• [RECORDS FOR THIS TASK]
□ □ □ □ □ □ □

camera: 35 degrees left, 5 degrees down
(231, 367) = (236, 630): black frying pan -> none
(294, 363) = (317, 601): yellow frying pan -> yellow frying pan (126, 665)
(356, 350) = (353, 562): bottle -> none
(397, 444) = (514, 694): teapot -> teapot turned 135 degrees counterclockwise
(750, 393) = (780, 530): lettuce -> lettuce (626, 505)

□ □ □ □ □ □ □

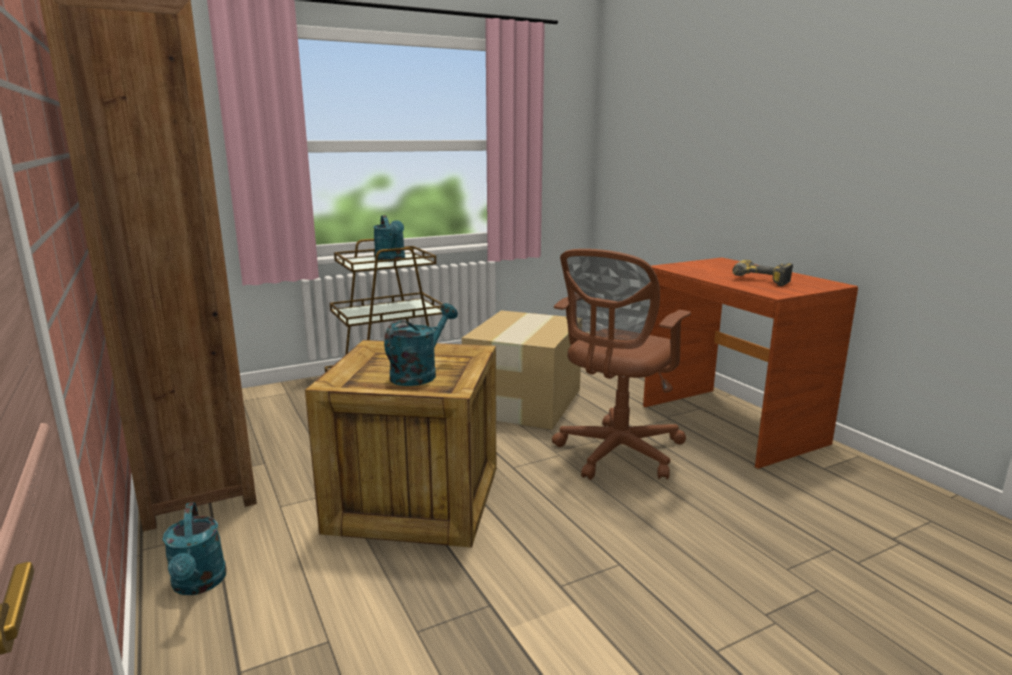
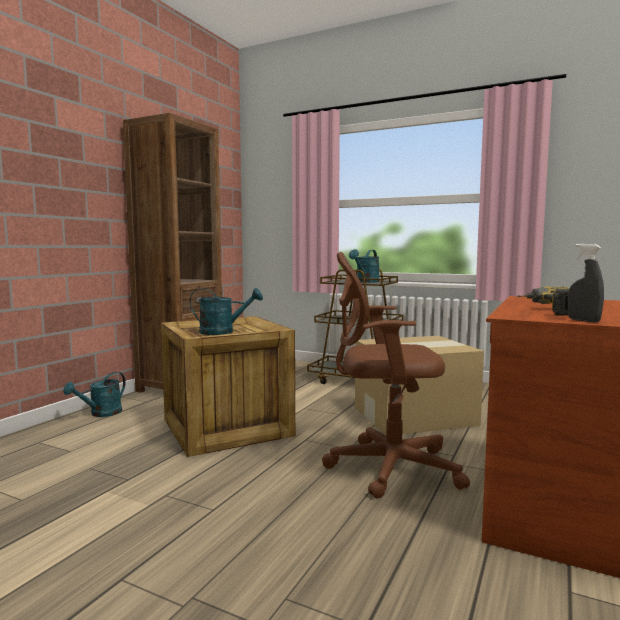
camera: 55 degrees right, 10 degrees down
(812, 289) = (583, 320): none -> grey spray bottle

□ □ □ □ □ □ □

• [ABOUT THIS EXERCISE] Look through the data above and return each line where the string "bottle" occurs.

• [TASK RESPONSE]
(356, 350) = (353, 562): bottle -> none
(812, 289) = (583, 320): none -> grey spray bottle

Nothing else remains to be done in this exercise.